* [Document excerpt]
-.-.-
Mr Scarlet said campaigners against floating bus stops were being unfairly portrayed as “moany people”, adding: “The problem is that people are having their world shrunk. It is truly horrible when you spend time hearing people’s stories. Seeing the emotion. For me, it makes things awkward and difficult. But there are blind people who can’t use them without actual fear.”

Mik Scarlet [Simon Lamrock]

The NFB has made a film about its members’ experiences of near-misses. Transport for London research into the floating bus stops last week revealed that 60 per cent of cyclists do not obey road rules by giving way to pedestrians at crossings.

Sarah Gayton, of the National Federation for the Blind UK, said the Mayor of London’s Walking and Cycling Commissioner, Will Norman, should resign over the figures. But the data also shows that just four people – out of 623 pedestrians recorded as injured in a collision with a cyclist between 2020 and 2022 – were hit at one of the floating bus stops.

Mr Norman said: “Where there was a pedestrian/cyclist interaction, a significant number of cyclists did not yield to pedestrians [60 per cent didn’t yield, compared to 40 per cent that did].

“Most often non-yielding involved the pedestrian waiting until the cyclists had passed; some occasions the cyclists would pass the pedestrian on the crossing, and other occasions the pedestrian did not cross at all and continued to stand at the crossing until a bus arrived.”
-.-.-
Stored records:

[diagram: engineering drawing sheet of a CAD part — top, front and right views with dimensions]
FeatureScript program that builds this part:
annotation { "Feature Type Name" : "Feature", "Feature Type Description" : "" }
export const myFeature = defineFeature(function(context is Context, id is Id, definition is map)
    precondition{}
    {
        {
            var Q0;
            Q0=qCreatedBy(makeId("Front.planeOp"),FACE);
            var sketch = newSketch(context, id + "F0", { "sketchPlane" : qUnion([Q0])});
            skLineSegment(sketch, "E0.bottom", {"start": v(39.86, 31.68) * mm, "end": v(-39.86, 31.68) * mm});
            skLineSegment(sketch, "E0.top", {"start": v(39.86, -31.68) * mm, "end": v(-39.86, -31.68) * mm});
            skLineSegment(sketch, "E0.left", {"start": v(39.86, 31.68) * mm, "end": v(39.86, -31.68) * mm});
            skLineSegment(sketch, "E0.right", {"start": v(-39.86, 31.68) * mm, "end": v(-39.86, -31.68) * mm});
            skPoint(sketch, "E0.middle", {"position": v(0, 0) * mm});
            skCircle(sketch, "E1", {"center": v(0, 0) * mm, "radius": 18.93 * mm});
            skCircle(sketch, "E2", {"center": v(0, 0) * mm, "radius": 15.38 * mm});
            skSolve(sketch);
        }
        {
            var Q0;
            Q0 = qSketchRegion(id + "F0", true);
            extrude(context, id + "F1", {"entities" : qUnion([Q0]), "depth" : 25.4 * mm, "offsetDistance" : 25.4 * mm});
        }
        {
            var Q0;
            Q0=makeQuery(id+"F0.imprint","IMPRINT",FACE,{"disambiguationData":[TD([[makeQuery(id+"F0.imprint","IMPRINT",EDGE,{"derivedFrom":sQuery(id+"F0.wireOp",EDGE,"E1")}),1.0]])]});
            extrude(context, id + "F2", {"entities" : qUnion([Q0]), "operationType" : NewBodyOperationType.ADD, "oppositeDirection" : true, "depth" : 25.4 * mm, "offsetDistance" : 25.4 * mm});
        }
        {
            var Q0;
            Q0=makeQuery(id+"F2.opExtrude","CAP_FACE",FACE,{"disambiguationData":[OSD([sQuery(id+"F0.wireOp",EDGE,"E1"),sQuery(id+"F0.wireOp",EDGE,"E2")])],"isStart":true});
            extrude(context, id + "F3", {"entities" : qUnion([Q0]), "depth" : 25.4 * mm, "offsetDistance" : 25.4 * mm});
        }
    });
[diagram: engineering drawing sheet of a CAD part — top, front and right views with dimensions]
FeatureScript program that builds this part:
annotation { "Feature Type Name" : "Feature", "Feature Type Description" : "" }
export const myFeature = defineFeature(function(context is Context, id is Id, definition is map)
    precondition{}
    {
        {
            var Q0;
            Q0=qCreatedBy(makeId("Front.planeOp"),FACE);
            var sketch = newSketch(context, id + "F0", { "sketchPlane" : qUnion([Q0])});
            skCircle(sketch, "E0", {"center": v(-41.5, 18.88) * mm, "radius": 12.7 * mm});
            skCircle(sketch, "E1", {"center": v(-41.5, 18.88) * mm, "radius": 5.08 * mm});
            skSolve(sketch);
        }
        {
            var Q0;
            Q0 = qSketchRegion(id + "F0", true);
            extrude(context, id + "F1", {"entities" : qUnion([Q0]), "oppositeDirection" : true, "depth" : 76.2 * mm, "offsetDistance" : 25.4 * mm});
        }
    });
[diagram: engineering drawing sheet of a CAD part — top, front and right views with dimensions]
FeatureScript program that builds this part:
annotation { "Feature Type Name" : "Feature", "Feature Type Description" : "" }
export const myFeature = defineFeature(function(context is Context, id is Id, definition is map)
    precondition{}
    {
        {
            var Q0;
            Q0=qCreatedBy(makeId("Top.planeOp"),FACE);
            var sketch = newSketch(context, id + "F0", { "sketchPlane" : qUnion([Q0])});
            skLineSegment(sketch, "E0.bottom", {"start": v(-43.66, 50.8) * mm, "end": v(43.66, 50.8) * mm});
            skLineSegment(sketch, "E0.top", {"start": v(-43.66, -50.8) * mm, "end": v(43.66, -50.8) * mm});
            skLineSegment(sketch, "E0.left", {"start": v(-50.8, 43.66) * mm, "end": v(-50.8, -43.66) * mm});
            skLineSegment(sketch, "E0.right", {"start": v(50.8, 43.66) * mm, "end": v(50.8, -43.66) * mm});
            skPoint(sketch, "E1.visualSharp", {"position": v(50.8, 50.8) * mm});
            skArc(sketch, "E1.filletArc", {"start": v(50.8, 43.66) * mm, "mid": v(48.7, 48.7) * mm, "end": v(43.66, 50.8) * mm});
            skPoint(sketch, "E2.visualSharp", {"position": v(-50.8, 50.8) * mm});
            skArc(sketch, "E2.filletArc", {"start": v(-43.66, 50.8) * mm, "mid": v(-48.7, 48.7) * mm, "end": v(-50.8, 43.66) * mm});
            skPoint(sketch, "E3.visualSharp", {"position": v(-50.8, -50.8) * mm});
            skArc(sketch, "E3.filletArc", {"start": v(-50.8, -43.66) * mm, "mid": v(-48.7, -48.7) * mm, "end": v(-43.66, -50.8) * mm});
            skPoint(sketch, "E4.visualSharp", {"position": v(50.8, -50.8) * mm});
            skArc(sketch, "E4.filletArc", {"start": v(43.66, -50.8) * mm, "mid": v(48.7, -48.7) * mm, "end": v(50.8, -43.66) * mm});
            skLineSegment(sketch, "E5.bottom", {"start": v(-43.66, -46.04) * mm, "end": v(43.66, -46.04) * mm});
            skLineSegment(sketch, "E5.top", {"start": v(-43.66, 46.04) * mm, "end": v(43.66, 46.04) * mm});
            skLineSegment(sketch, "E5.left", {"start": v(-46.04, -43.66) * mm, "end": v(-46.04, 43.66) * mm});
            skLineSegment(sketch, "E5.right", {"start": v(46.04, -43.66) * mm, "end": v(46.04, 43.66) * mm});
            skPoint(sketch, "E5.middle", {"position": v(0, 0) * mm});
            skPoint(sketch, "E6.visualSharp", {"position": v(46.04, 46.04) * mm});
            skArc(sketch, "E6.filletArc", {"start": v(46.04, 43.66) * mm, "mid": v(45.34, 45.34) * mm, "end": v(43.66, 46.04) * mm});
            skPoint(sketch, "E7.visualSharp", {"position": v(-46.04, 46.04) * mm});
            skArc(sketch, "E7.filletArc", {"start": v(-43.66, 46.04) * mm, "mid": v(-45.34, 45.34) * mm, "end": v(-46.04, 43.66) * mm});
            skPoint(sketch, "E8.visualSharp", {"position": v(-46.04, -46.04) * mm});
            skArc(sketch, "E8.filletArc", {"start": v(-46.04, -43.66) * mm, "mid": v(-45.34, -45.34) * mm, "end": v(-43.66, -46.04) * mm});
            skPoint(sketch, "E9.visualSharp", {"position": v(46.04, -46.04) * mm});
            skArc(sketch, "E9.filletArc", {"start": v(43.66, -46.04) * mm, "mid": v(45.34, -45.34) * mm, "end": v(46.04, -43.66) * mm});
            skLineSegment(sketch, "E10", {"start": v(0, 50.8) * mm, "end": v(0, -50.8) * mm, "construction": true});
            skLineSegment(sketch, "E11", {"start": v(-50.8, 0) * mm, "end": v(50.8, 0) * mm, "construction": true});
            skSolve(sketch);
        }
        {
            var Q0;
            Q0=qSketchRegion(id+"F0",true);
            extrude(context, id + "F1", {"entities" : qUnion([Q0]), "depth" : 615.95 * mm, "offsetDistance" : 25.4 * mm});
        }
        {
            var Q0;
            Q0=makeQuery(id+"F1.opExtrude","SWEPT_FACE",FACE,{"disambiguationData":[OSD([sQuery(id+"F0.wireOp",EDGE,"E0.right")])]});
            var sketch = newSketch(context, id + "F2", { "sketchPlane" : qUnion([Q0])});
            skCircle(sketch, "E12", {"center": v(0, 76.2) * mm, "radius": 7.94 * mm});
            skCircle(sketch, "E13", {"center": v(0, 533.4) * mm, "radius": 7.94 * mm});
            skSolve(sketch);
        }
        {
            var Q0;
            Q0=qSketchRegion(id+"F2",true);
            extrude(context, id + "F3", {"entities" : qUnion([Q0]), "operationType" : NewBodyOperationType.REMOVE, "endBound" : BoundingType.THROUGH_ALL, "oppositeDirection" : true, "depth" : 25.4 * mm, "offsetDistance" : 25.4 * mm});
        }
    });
-.-.-
* [Problem set]
**a)** Please reproduce the passage of the article on floating bus stops starting at "The NFB has" and ending at "cent that did].".
**b)** Answer these questions from the article on floating bus stops:
(i) According to the Transport for London research, what percentage of cyclists did not give way to pedestrians at crossings?
(ii) Of the 623 pedestrians recorded as injured in a collision with a cyclist between 2020 and 2022, how many were hit at a floating bus stop?
(iii) Who did Sarah Gayton say should resign over the figures?

* [Answers given]
**a)**
The NFB has made a film about its members’ experiences of near-misses. Transport for London research into the floating bus stops last week revealed that 60 per cent of cyclists do not obey road rules by giving way to pedestrians at crossings.

Sarah Gayton, of the National Federation for the Blind UK, said the Mayor of London’s Walking and Cycling Commissioner, Will Norman, should resign over the figures. But the data also shows that just four people – out of 623 pedestrians recorded as injured in a collision with a cyclist between 2020 and 2022 – were hit at one of the floating bus stops.

Mr Norman said: “Where there was a pedestrian/cyclist interaction, a significant number of cyclists did not yield to pedestrians [60 per cent didn’t yield, compared to 40 per cent that did].

**b)**
(i) 60 per cent
(ii) Four
(iii) Will Norman, the Mayor of London's Walking and Cycling Commissioner